Oddly enough, it was the centre-right columnist Alex Massie – whose unionism is unquestioned by all but a particularly unhinged breed of Spectator reader, and who an increasingly large segment of the independence movement regard as, if not politically agreeable, then at least sane – who pointed out in the Times that all of this is much to the benefit of Nicola Sturgeon and the SNP. Unlike elements within Labour and the Tories, the SNP have maintained that there is no ‘good’ Brexit to be had, and therefore have no political stake in its possibly disastrous consequences, other than shielding Scotland from their impact.
That said, the party has had its own flirtations with the idea of a People’s Vote, with Scotland’s Brexit secretary Mike Russell reiterating last week that the Scottish Government would not oppose such a referendum. However, the SNP’s has in hindsight built a tighter intellectual framework for approaching Brexit, emphasising the need for a guarantee that Scotland will not be taken out of the EU in defiance of its voting majority, and pursuing constitutional radicalism through the Continuity Bill.
Despite that piece of remarkable and defiant legislation winning cross-party support from everyone but the Tories, the focus it represents is not so useful to parties seeking to preserve the Union, which must look to the whole of the UK, while carefully overlooking the democratic injustices it carries with it.

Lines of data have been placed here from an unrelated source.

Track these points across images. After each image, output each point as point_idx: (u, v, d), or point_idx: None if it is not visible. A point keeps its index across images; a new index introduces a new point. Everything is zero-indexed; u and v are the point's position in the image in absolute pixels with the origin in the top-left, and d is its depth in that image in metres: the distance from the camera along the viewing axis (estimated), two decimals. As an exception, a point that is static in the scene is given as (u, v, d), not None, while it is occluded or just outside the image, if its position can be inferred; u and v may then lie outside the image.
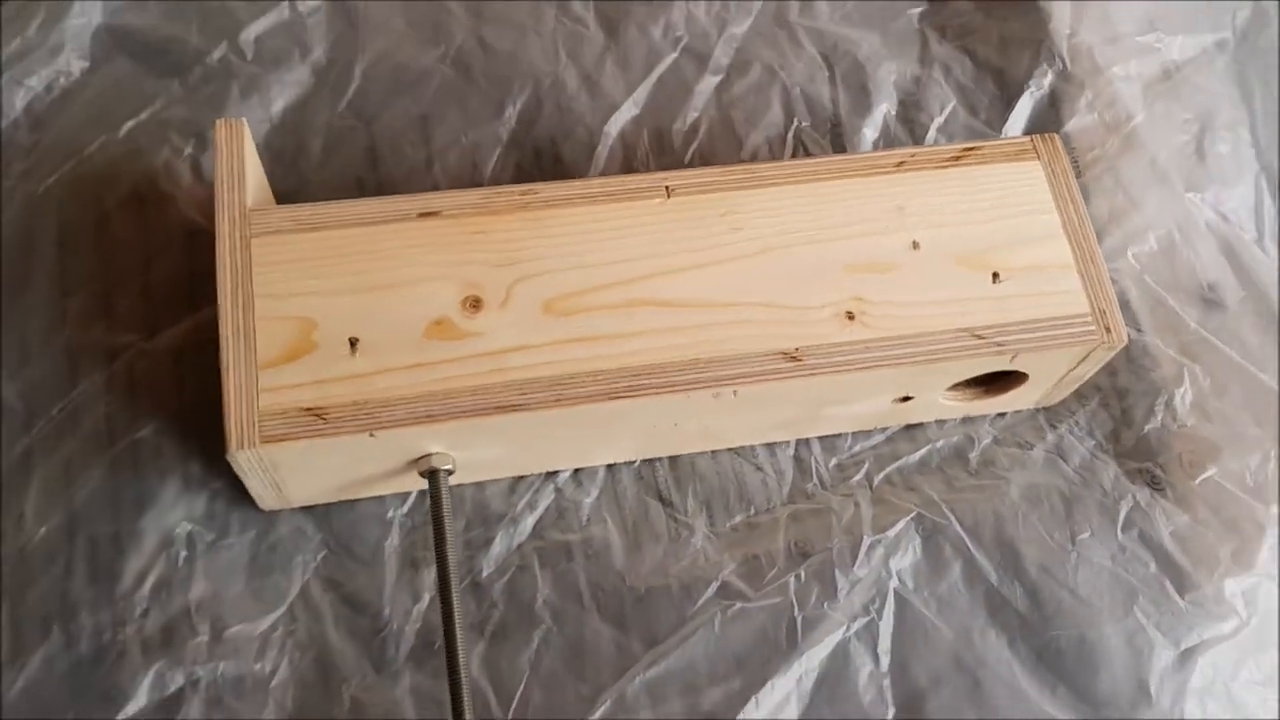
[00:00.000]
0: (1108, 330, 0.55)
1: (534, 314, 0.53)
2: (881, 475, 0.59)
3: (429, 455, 0.53)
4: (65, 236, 0.60)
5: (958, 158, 0.58)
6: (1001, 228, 0.57)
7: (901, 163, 0.58)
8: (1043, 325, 0.55)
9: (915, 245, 0.56)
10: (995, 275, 0.55)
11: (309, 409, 0.50)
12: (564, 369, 0.52)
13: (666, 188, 0.56)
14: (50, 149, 0.62)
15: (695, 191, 0.56)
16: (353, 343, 0.51)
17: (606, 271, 0.54)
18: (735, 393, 0.53)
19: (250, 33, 0.66)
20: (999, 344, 0.54)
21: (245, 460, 0.50)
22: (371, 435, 0.50)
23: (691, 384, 0.52)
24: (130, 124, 0.63)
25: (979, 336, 0.54)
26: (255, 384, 0.50)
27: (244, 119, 0.54)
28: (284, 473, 0.52)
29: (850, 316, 0.54)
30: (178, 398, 0.57)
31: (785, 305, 0.54)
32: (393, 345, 0.51)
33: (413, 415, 0.50)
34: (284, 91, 0.65)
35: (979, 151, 0.58)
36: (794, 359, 0.53)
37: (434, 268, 0.53)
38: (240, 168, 0.54)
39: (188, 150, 0.62)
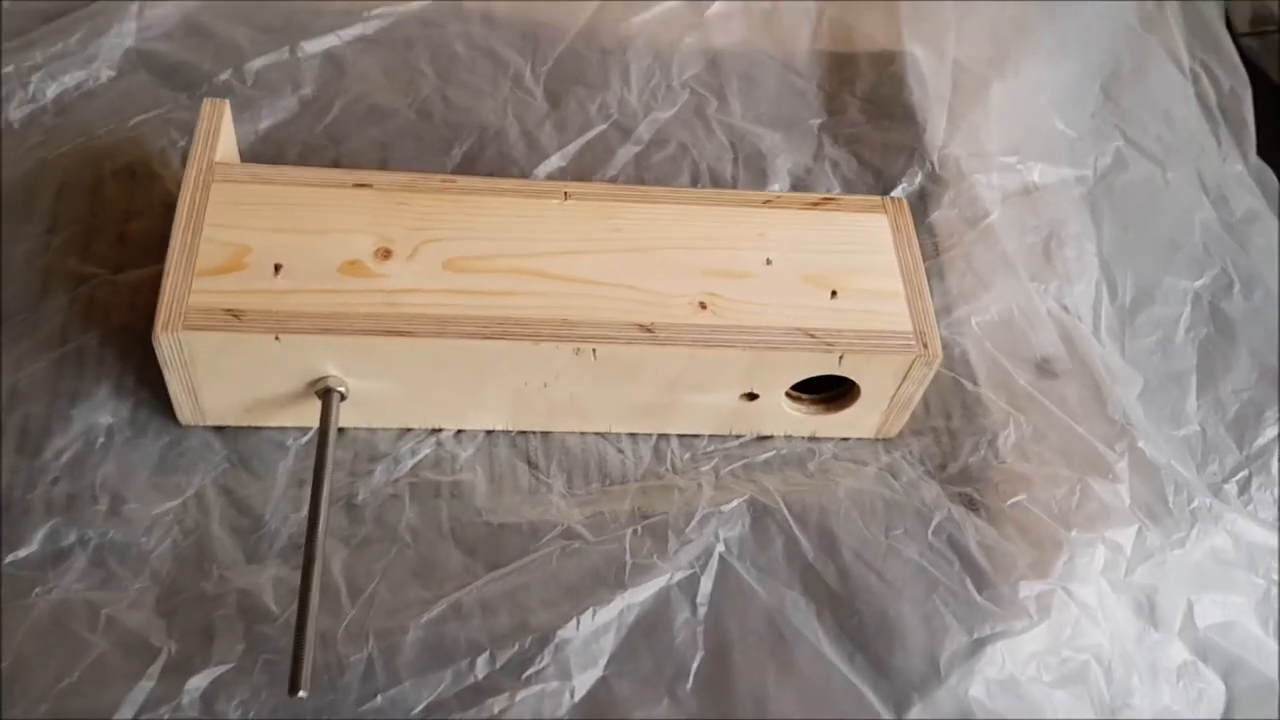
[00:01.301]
0: (925, 346, 0.63)
1: (434, 268, 0.62)
2: (728, 469, 0.66)
3: (326, 377, 0.61)
4: (64, 191, 0.71)
5: (817, 204, 0.68)
6: (845, 260, 0.66)
7: (768, 201, 0.68)
8: (869, 335, 0.63)
9: (769, 262, 0.65)
10: (834, 292, 0.65)
11: (229, 310, 0.59)
12: (449, 311, 0.61)
13: (565, 193, 0.67)
14: (67, 129, 0.74)
15: (589, 199, 0.66)
16: (277, 268, 0.61)
17: (502, 246, 0.64)
18: (595, 352, 0.61)
19: (253, 65, 0.79)
20: (829, 344, 0.63)
21: (167, 345, 0.58)
22: (277, 339, 0.59)
23: (557, 337, 0.61)
24: (138, 119, 0.75)
25: (812, 335, 0.63)
26: (189, 286, 0.59)
27: (226, 100, 0.66)
28: (200, 373, 0.60)
29: (703, 306, 0.63)
30: (128, 323, 0.66)
31: (648, 290, 0.63)
32: (310, 273, 0.61)
33: (314, 327, 0.59)
34: (273, 114, 0.77)
35: (836, 201, 0.69)
36: (648, 330, 0.62)
37: (358, 224, 0.63)
38: (215, 133, 0.65)
39: (181, 143, 0.74)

A People’s Vote is obviously not the most important referendum in the eyes of the SNP or the wider independence movement, but it is in the context of Brexit they now consider their central goal. While many unionists crowed that the EU referendum had not delivered the public outcry in favour of independence which many had expected and hoped for, there have always been those who took the longer view - that the pro-indy case would be made more successfully once Brexit actually started to bite. Now, as her opponents twist in the wind and the SNP’s own anti-EU tendency shrinks and quietens, that scenario may be coming to pass.
Only the vocal #DissolveTheUnionRIGHTNOW brigade of the independence movement, who regard every day that dawns without a freshly announced campaign for a second independence referendum as a dangerous waste, have any problem with this strategy, despite the fact it was accepted only a few short years ago - with Quebec’s cautionary example borne in mind - that to rush into another vote too quickly, with too little preparation, could potentially take independence off the table for far more years than any such ‘long game’ strategy.
There have been calls from some for the First Minister to show leadership on how indyref2 is to be pursued; if Sturgeon delivers on this, potentially at the upcoming SNP conference in Glasgow this month, will such agitators – who generally condemn any and all who vary from the SNP mainstream as radical wreckers – abide by a strategy that is the opposite of what they demand?